YOUR TASK:
Only lines with the string "center" are wanted. Pull them out of the data.

SOURCE MATERIAL:

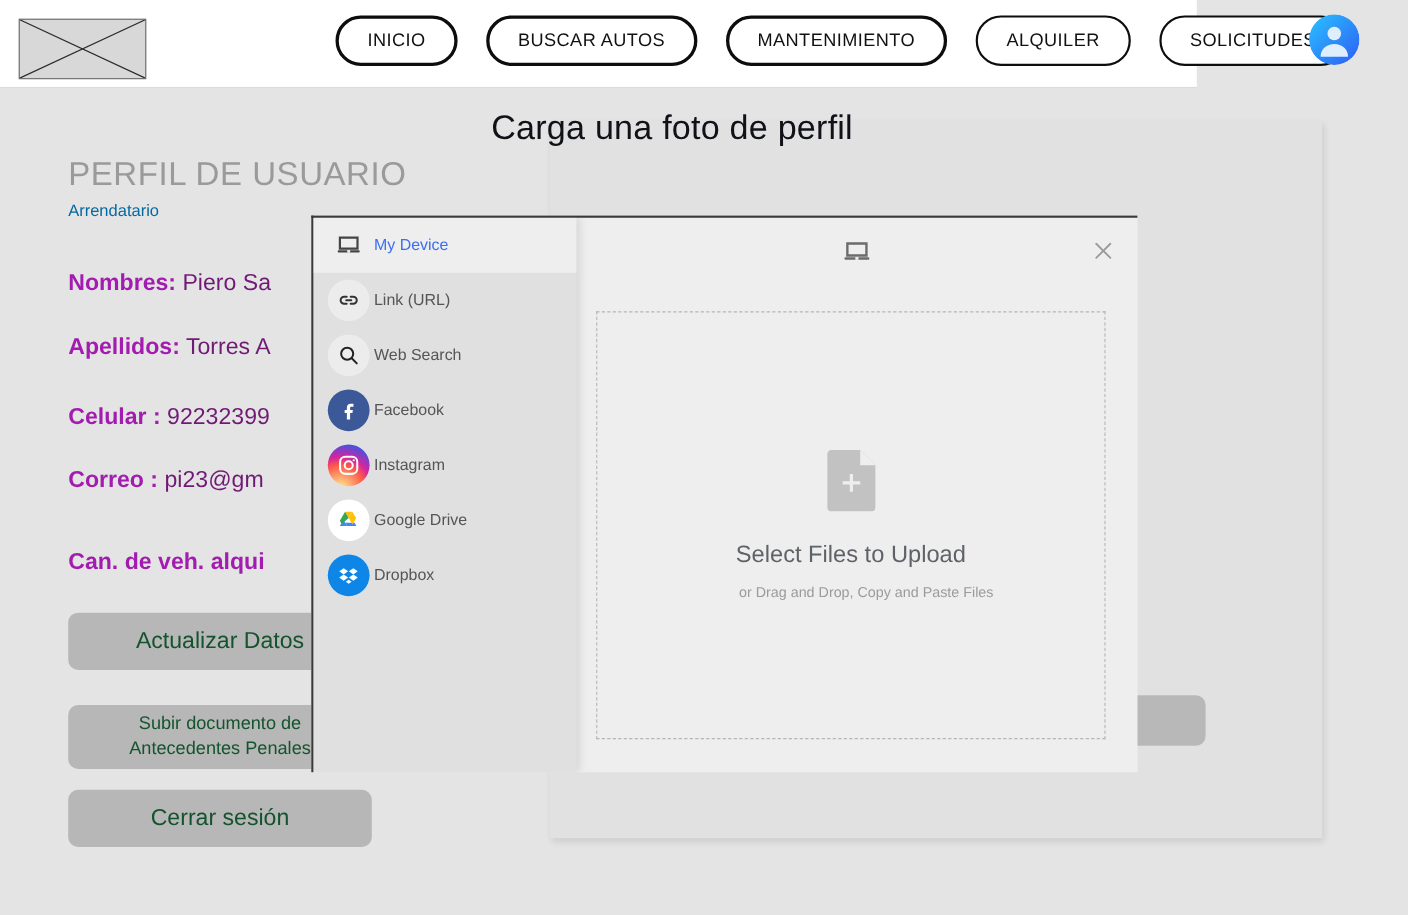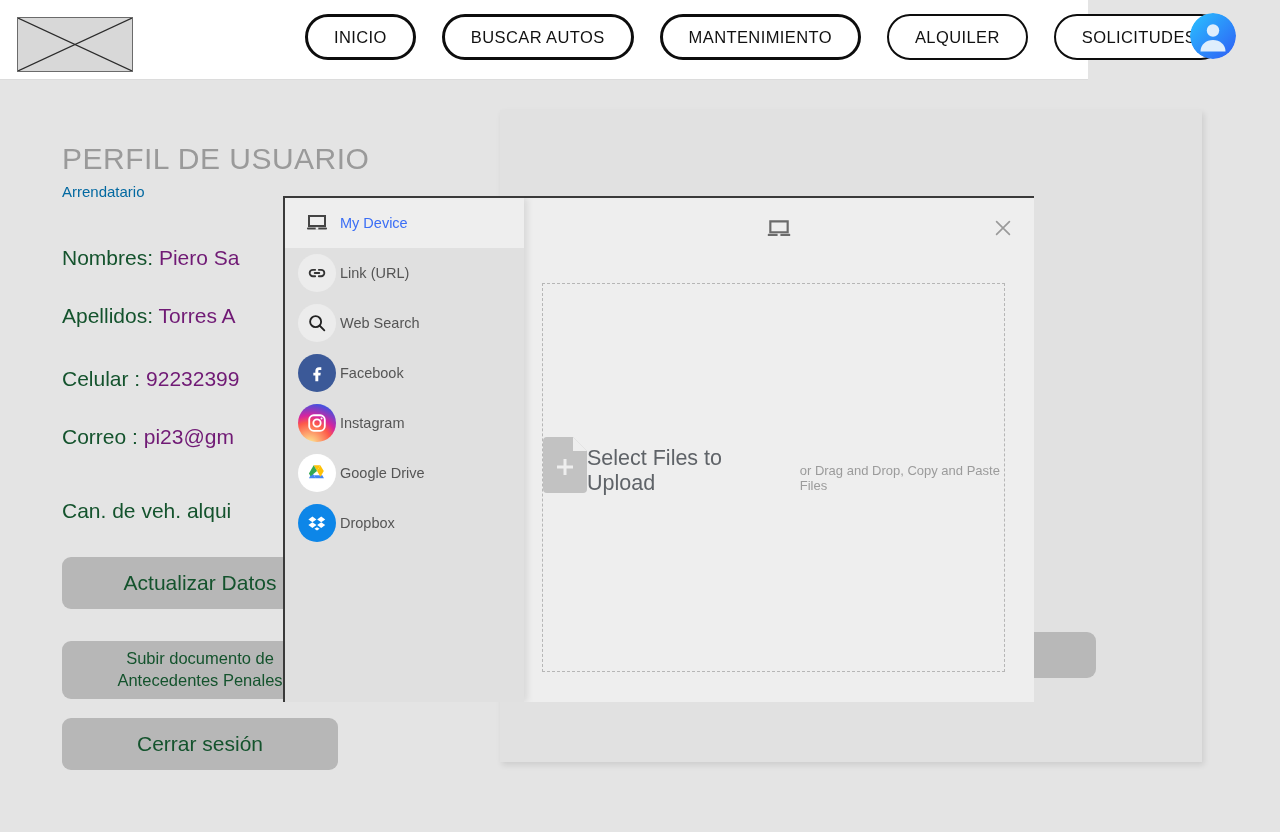--- a/index.html
+++ b/index.html
@@ -116,22 +116,22 @@
   }
 
   .field {
     position: absolute;
     left: 62px;
     font-size: 21px;
     color: #9e9e9e;
     white-space: nowrap;
   }
   .field .lbl {
-    font-weight: normal;
-    color: #14532d;
+    font-weight: bold;
+    color: #a21caf;
   }
   .field .val { color: #701a75; }
 
   .f1 { top: 166px; }
   .f2 { top: 224px; }
   .f3 { top: 287px; }
   .f4 { top: 345px; }
   .f5 { top: 419px; }
 
   .pbtn {
@@ -261,21 +261,21 @@
   }
 
   .dropzone {
     position: absolute;
     left: 18px;
     top: 85px;
     right: 29px;
     bottom: 30px;
     border: 1.5px dashed #b6b6b6;
     display: flex;
-    flex-direction: row;
+    flex-direction: column;
     align-items: center;
     justify-content: center;
     cursor: pointer;
   }
 
   .file-icon { margin-bottom: 22px; }
   .dz-title {
     font-size: 21.5px;
     color: #5f6368;
     margin-bottom: 14px;
@@ -319,20 +319,21 @@
       <path d="M10.5 38.5c0-7 5.6-11.6 12.5-11.6s12.5 4.6 12.5 11.6z" fill="#dfeefc"></path>
     </svg>
   </div>
 </div>
 
 <div class="page-body">
 
   <div class="card-panel"></div>
   <div class="ghost-btn"></div>
 
+  <div class="page-title">Carga una foto de perfil</div>
 
   <div class="profile-col">
 
     <div class="profile-title">PERFIL DE USUARIO</div>
     <div class="profile-sub">Arrendatario</div>
 
     <div class="field f1">
       <span class="lbl">Nombres:</span>
       <span class="val">Piero Sa</span>
     </div>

OUTPUT OF THE EXERCISE:
     align-items: center;
     justify-content: center;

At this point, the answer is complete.